Text:
╭──

If an intangible asset is known from experience or other factors to be of use in the business or in the production of income for only a limited period, the length of which can be estimated with reasonable accuracy, such an intangible asset may be the subject of a depreciation allowance. Examples are patents and copyrights. An intangible asset, the useful life of which is not limited, is not subject to the allowance for depreciation. No allowance will be permitted merely because, in the unsupported opinion of the taxpayer, the intangible asset has a limited useful life. No deduction for depreciation is allowable with respect to goodwill. For rules with respect to organizational expenditures, see section 248 and the regulations thereunder. For rules with respect to trademark and trade name expenditures, see section 177 and tne regulations thereunder.
(26 C.F.R., Sec. 1.167(a)-3)
SEC. 1.263(a)-2. Examples of capital expenditures.
The following paragraphs of this section include examples of capital expenditures:
******
(h) The cost of good will in connection with the acquisition of the assets of a going concern is a capital expenditure.
(26 C.F.R., Sec. 1.263(a)-2)
The Internal Revenue Code of 1954 differentiates between “ordinary and. necessary business expenses,” deductible by a business in the year incurred (Section 162, supra), and capital expenditures of a business, which are not so deductible (Section 263, supra). The law is clear that payments for intangibles assets, such as names and addresses of customers, (more broadly phrased as payments for good will, since what is being transferred is business that the transfer- or has built up), are capital expenditures and not deductible as ordinary and necessary expenses.
Plaintiff claims, however, that it did not pay for the transfer of the customer lists, that it never, in fact, owned the lists but merely paid a commission for the use of said lists. Plaintiff further argues that since no asset was transferred to it by Gulf, there could be no transfer of good will.
Plaintiff offers the clear language of its contract with Gulf to support its contentions.
The right to a deduction is to be determined by the true character of the expense paid or incurred. Although book entries and labels attached to the transaction are of course important as indicating how the expense was treated by the taxpayer or others, in themselves they neither justify an allowance nor a disallowance of the deduction provided for in the Code. Mertens, 4A, § 25.13. Clearly labels are not decisive. Harry A.
The Court must look, therefore, to just what it was that plaintiff received, regardless of the form of payment agreed upon by the parties.
The question is whether plaintiff made an expenditure which could be classified as an ordinary and necessary business expense within the meaning of Section 162 of the Internal Revenue Code of 1954, 26 U.S.C.A. (1958) § 162. The answer is clearly no.
Not all expenditures helpful to a business are ordinary and necessary or an expense. Some come closer to being a capital outlay than an ordinary expense. Such is the case here.

╰──

Supplied information:
╭──

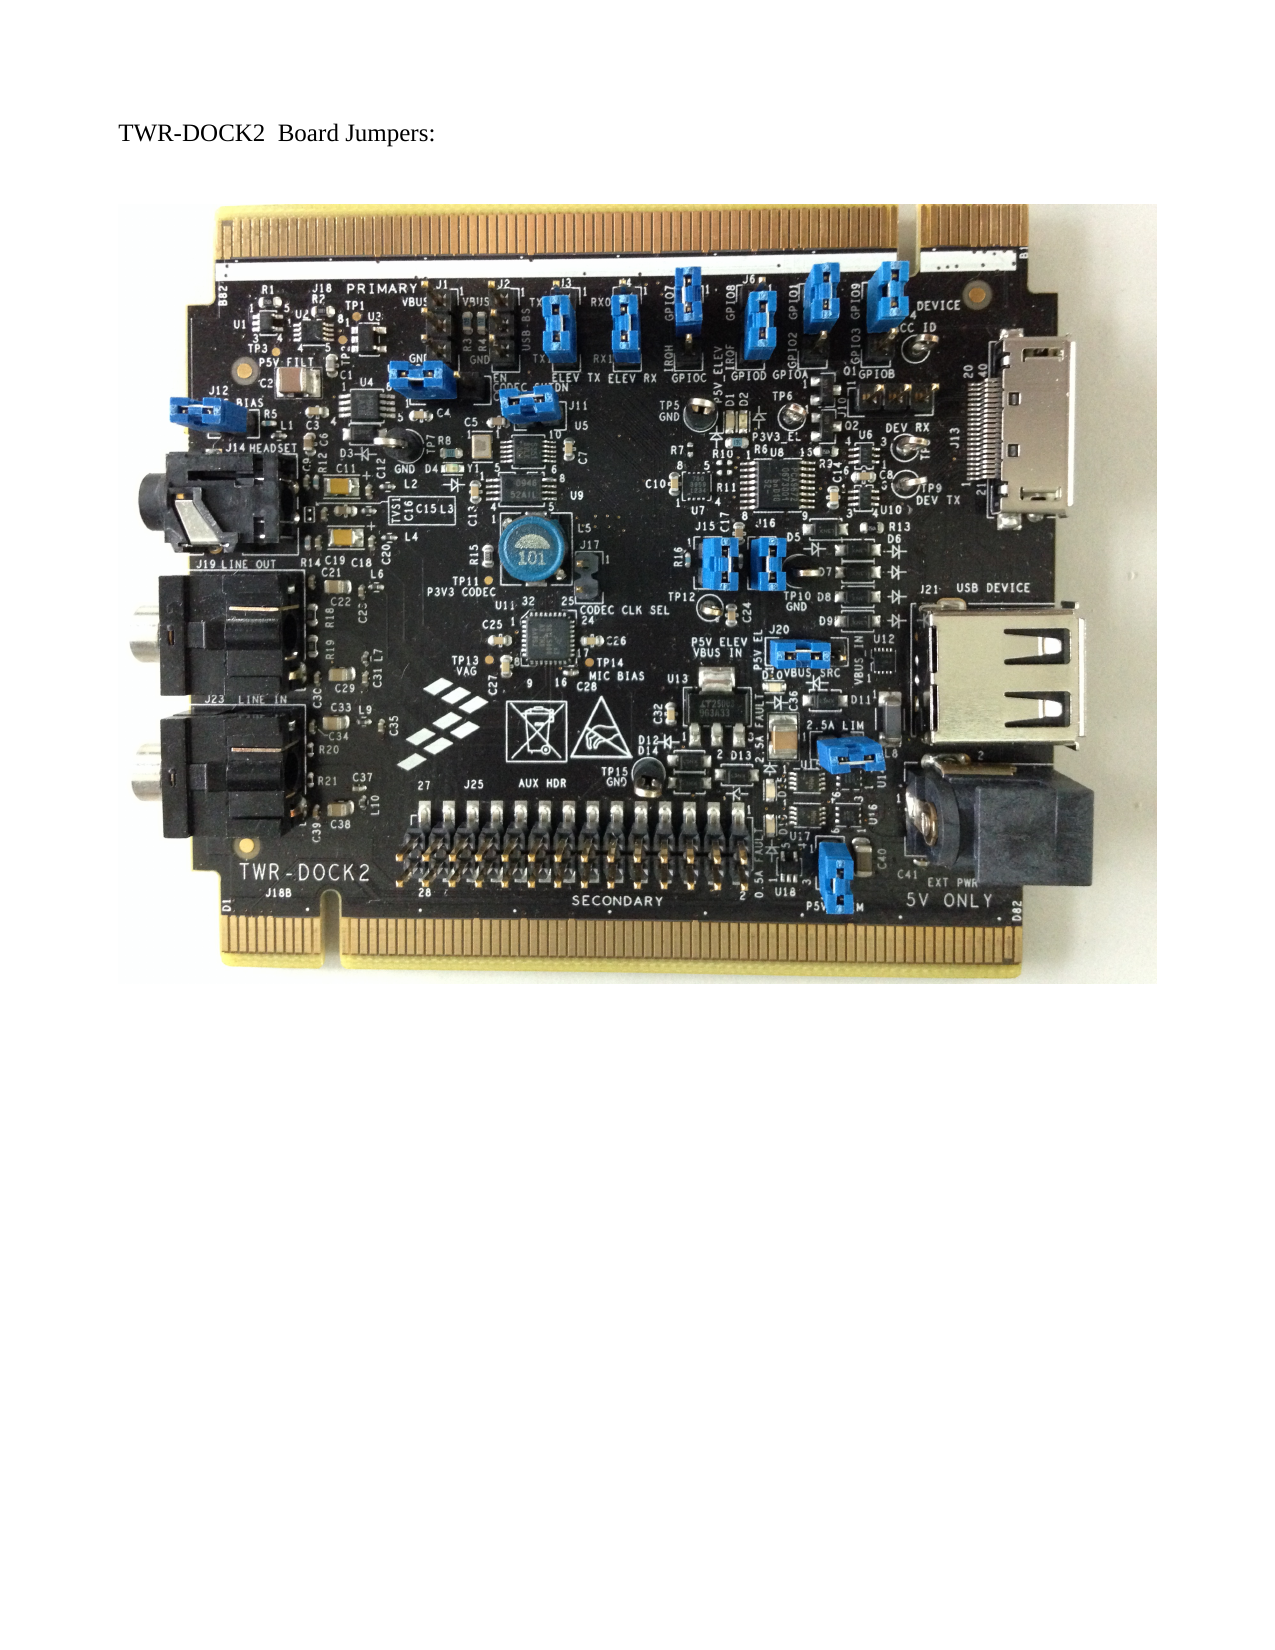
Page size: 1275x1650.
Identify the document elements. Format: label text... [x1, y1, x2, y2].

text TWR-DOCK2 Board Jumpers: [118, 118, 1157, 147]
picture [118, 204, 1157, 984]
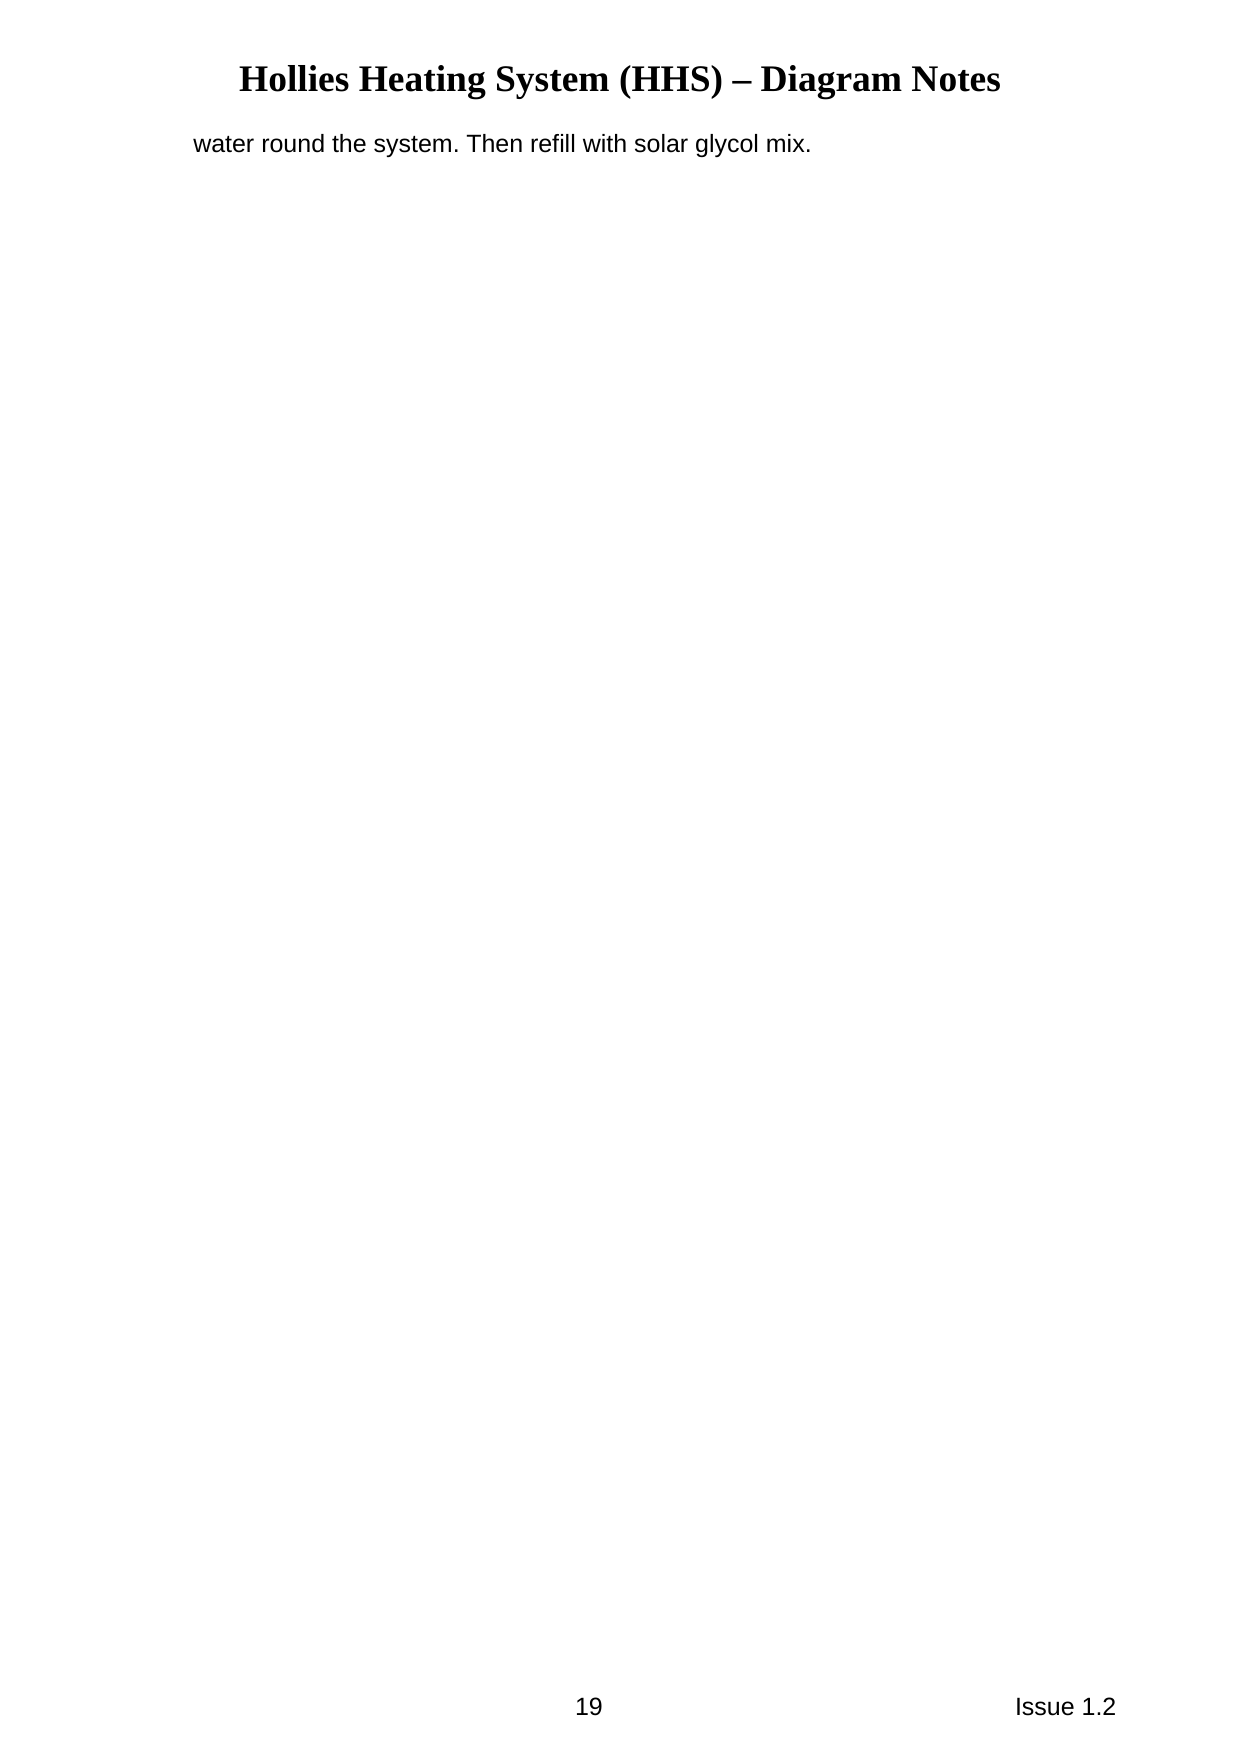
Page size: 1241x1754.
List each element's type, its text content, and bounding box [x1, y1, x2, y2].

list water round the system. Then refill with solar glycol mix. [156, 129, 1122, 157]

╰──
╭──

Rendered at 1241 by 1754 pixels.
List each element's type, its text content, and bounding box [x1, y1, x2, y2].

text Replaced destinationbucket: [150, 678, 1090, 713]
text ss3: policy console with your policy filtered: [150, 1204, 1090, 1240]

╰──
╭──

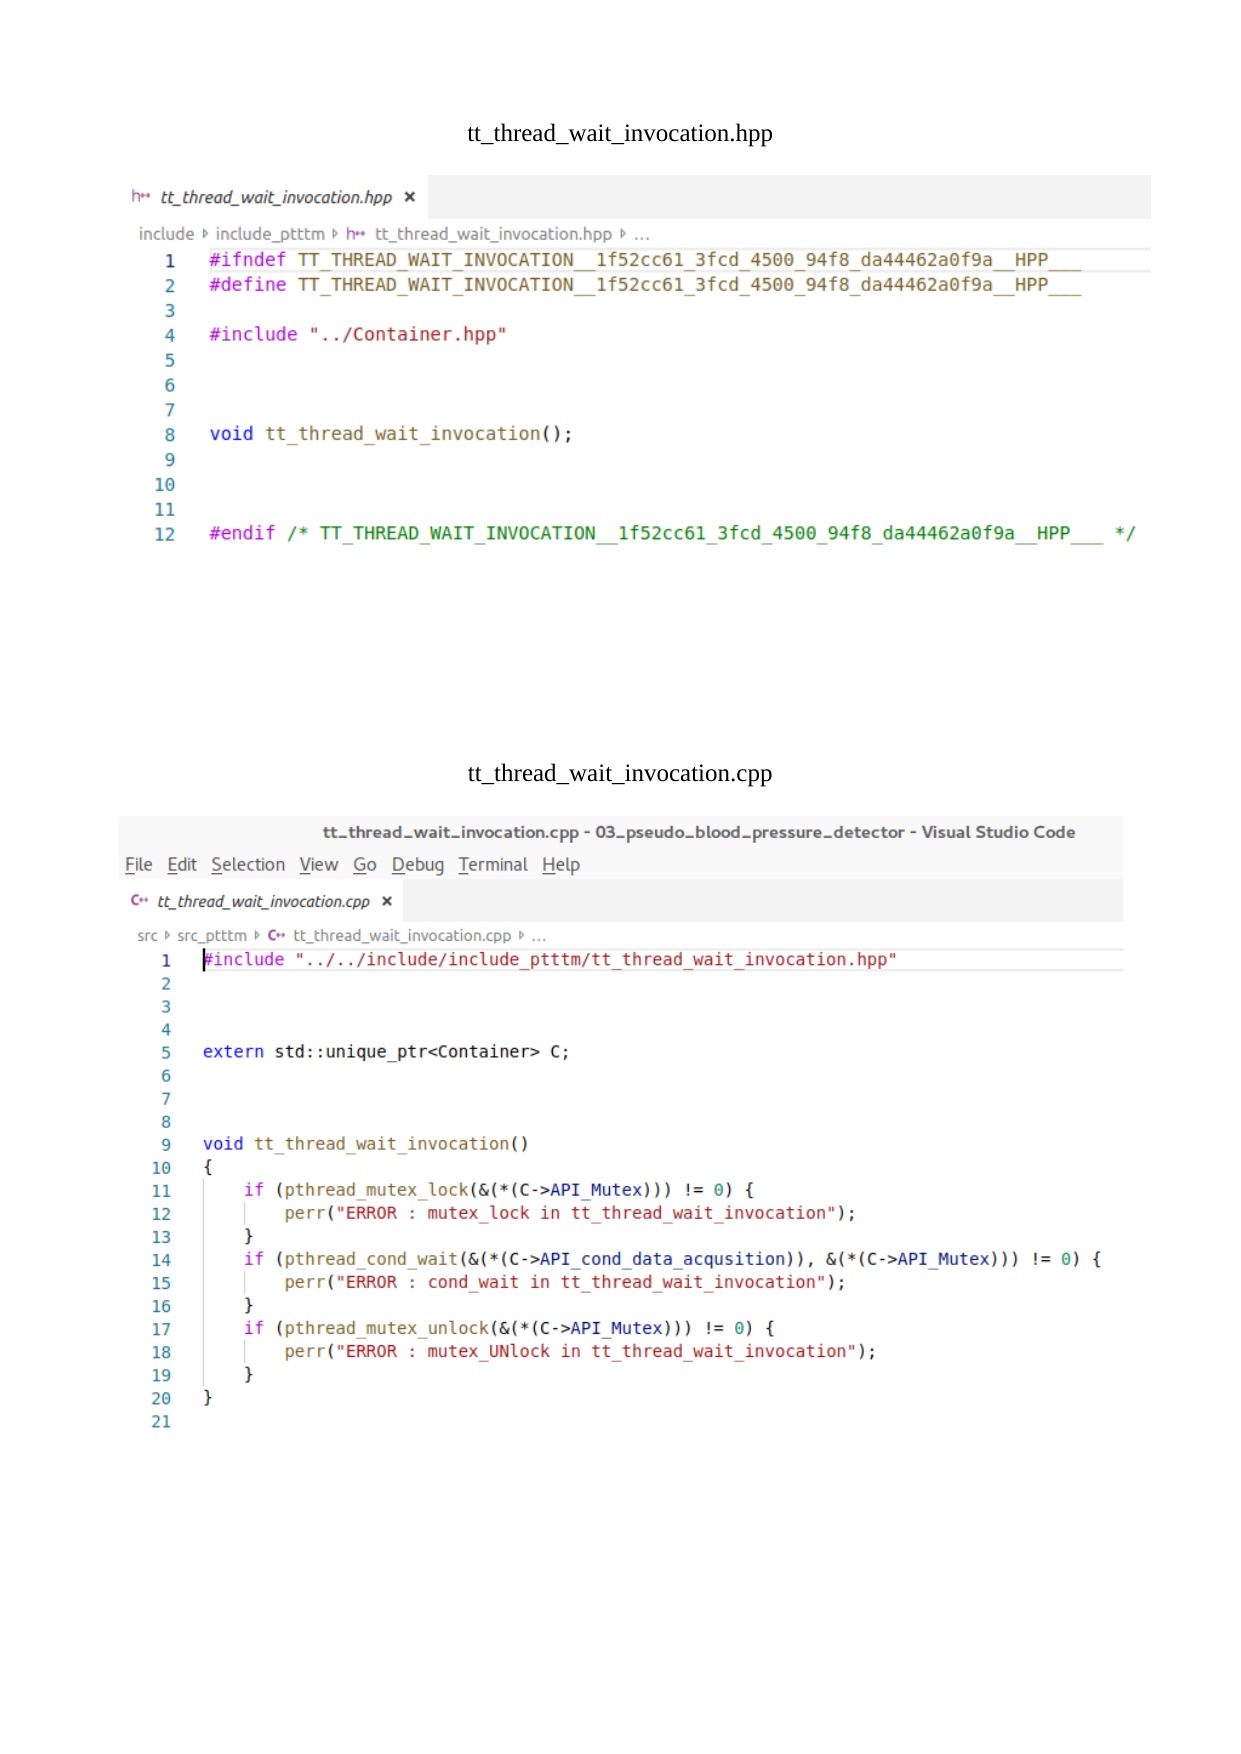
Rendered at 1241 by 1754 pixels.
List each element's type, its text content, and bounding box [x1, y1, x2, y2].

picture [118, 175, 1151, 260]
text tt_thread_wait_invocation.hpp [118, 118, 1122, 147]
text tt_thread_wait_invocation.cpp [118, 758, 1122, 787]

╰──

Set tasks:
• 1. Retype the stretch of the tax text from "Not all expenditures" through "the case here.".
• 2. List every distinct section number without a decimal point that the tax text cites.

Results of the tasks:
• 1.
Not all expenditures helpful to a business are ordinary and necessary or an expense. Some come closer to being a capital outlay than an ordinary expense. Such is the case here.

• 2.
248
177
162
263